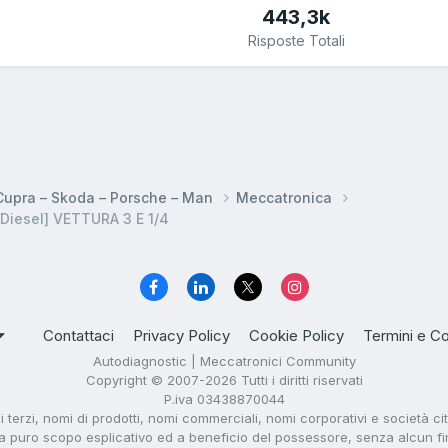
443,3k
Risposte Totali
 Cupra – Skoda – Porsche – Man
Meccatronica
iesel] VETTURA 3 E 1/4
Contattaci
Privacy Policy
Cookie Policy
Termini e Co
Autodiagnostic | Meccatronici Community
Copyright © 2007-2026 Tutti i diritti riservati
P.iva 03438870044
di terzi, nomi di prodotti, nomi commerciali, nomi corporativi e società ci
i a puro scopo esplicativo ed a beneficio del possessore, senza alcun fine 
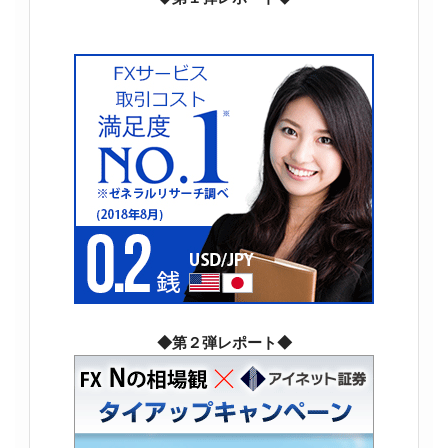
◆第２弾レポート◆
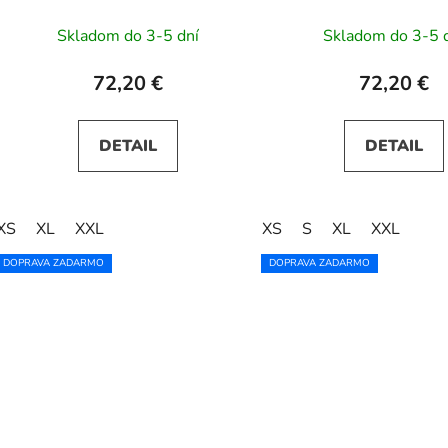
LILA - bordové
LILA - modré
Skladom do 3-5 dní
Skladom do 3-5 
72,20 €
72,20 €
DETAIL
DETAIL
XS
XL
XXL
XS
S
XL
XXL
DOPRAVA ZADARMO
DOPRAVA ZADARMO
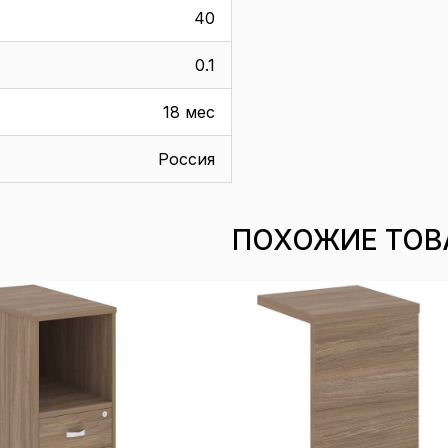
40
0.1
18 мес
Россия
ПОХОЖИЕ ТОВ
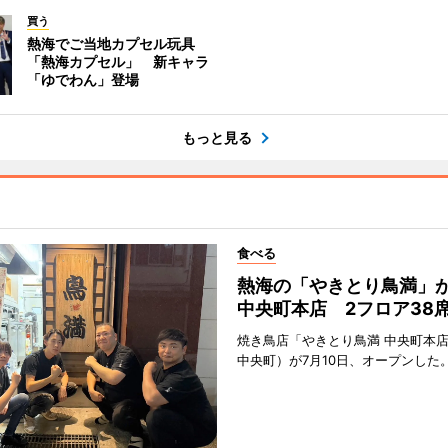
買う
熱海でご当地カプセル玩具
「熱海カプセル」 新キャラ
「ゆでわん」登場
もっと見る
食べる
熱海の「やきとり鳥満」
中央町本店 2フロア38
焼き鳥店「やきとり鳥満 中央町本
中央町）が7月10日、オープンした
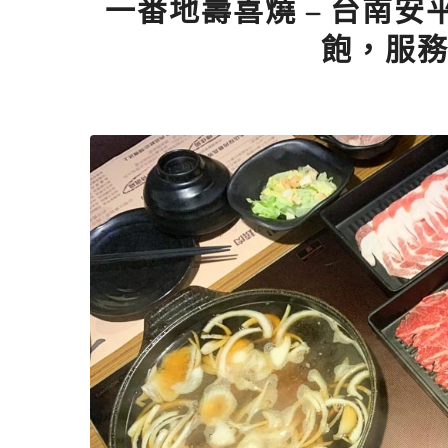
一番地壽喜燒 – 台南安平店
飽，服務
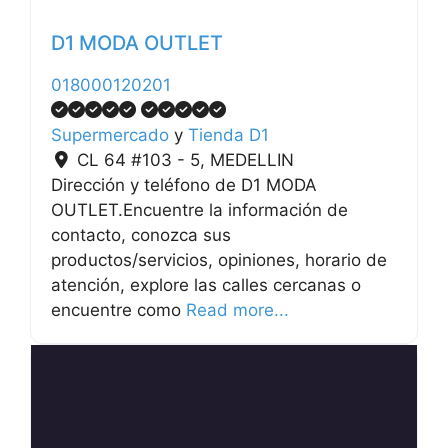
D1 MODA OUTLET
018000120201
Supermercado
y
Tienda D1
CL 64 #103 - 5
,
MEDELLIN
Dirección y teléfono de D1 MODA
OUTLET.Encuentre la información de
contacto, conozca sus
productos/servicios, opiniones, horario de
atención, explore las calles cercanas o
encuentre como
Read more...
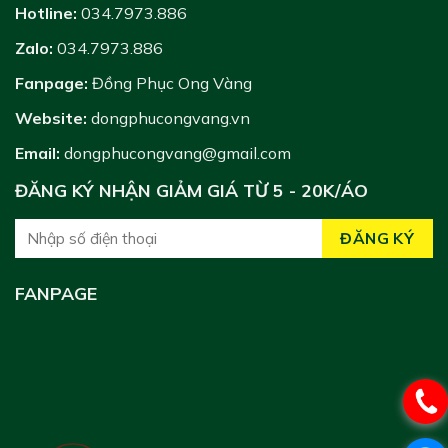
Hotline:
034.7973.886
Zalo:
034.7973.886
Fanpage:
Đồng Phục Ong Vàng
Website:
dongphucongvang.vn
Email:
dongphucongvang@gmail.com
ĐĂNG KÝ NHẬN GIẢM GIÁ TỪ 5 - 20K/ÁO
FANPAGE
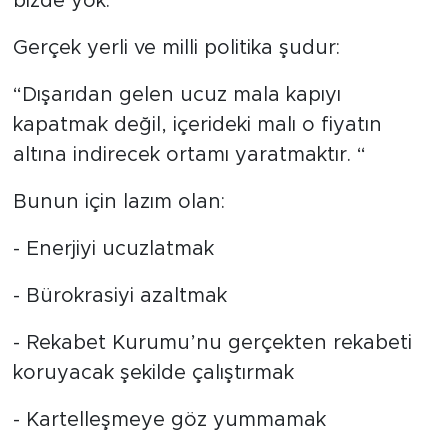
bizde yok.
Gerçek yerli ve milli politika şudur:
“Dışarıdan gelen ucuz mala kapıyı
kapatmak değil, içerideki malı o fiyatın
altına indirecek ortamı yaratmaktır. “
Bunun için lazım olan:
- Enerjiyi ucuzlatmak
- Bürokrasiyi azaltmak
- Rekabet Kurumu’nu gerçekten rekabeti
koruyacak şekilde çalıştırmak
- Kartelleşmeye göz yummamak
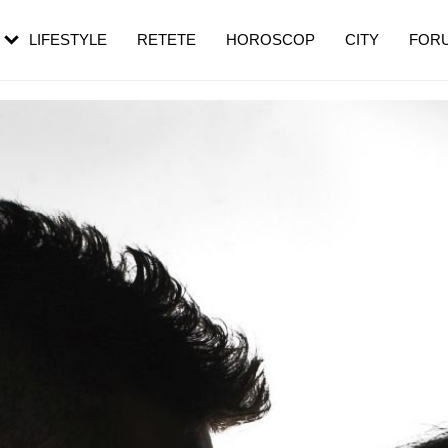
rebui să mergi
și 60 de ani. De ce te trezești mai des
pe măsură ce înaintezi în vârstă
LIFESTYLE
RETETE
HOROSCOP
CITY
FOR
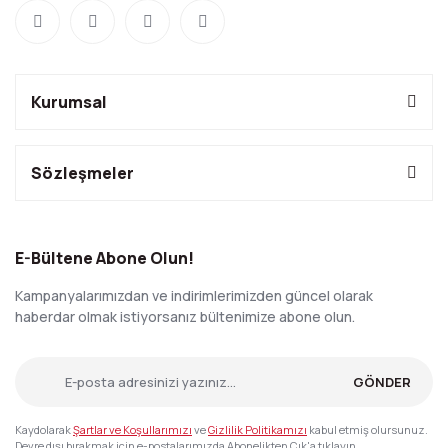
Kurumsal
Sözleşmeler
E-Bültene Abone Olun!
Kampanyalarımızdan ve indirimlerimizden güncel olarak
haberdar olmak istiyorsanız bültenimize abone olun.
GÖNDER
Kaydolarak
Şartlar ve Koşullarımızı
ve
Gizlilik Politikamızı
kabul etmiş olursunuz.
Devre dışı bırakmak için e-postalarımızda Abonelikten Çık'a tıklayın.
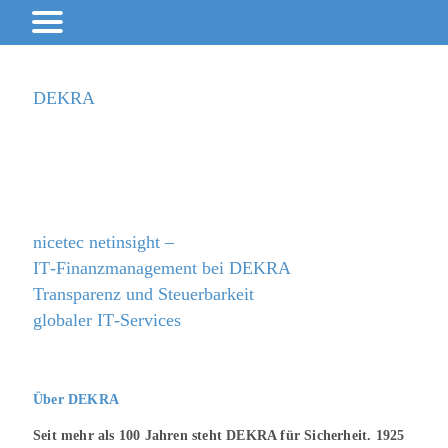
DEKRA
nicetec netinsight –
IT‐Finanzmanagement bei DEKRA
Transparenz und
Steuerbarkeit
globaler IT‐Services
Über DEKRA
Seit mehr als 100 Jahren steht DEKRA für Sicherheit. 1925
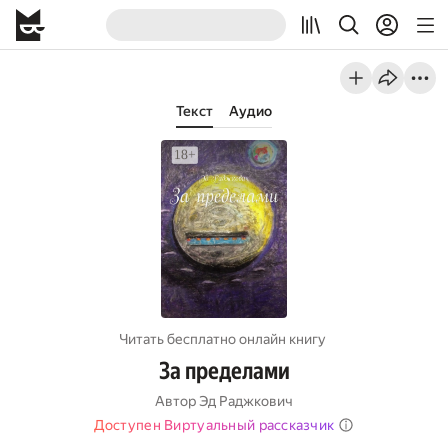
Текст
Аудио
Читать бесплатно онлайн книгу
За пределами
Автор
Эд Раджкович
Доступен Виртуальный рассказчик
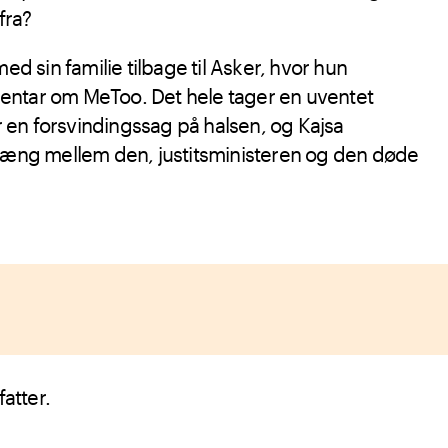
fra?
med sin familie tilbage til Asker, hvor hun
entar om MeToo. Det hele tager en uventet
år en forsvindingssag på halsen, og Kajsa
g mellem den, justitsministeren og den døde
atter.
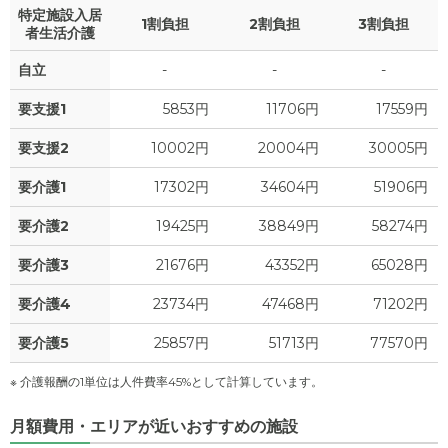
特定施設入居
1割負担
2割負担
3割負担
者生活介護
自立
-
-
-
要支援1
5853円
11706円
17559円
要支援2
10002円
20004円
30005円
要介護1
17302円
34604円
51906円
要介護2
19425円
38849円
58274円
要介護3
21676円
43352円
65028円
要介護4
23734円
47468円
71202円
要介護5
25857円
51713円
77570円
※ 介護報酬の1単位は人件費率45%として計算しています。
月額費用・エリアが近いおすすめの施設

----------

-- Activity --
Copy out nothing but the lines from the beginning of the records through the one that contains "E-Bültene Abone Olun!". Skip the pictures.

-- Answer section --
443,3k
Risposte Totali
 Cupra – Skoda – Porsche – Man
Meccatronica
iesel] VETTURA 3 E 1/4
Contattaci
Privacy Policy
Cookie Policy
Termini e Co
Autodiagnostic | Meccatronici Community
Copyright © 2007-2026 Tutti i diritti riservati
P.iva 03438870044
di terzi, nomi di prodotti, nomi commerciali, nomi corporativi e società ci
i a puro scopo esplicativo ed a beneficio del possessore, senza alcun fine 
◆第２弾レポート◆
LILA - bordové
LILA - modré
Skladom do 3-5 dní
Skladom do 3-5 
72,20 €
72,20 €
DETAIL
DETAIL
XS
XL
XXL
XS
S
XL
XXL
DOPRAVA ZADARMO
DOPRAVA ZADARMO
40
0.1
18 мес
Россия
ПОХОЖИЕ ТОВ
買う
熱海でご当地カプセル玩具
「熱海カプセル」 新キャラ
「ゆでわん」登場
もっと見る
食べる
熱海の「やきとり鳥満」
中央町本店 2フロア38
焼き鳥店「やきとり鳥満 中央町本
中央町）が7月10日、オープンした
一番地壽喜燒 – 台南安平店
飽，服務
D1 MODA OUTLET
018000120201
Supermercado
y
Tienda D1
CL 64 #103 - 5
,
MEDELLIN
Dirección y teléfono de D1 MODA
OUTLET.Encuentre la información de
contacto, conozca sus
productos/servicios, opiniones, horario de
atención, explore las calles cercanas o
encuentre como
Read more...
Hotline:
034.7973.886
Zalo:
034.7973.886
Fanpage:
Đồng Phục Ong Vàng
Website:
dongphucongvang.vn
Email:
dongphucongvang@gmail.com
ĐĂNG KÝ NHẬN GIẢM GIÁ TỪ 5 - 20K/ÁO
FANPAGE
bizde yok.
Gerçek yerli ve milli politika şudur:
“Dışarıdan gelen ucuz mala kapıyı
kapatmak değil, içerideki malı o fiyatın
altına indirecek ortamı yaratmaktır. “
Bunun için lazım olan:
- Enerjiyi ucuzlatmak
- Bürokrasiyi azaltmak
- Rekabet Kurumu’nu gerçekten rekabeti
koruyacak şekilde çalıştırmak
- Kartelleşmeye göz yummamak
rebui să mergi
și 60 de ani. De ce te trezești mai des
pe măsură ce înaintezi în vârstă
LIFESTYLE
RETETE
HOROSCOP
CITY
FOR
Kurumsal
Sözleşmeler
E-Bültene Abone Olun!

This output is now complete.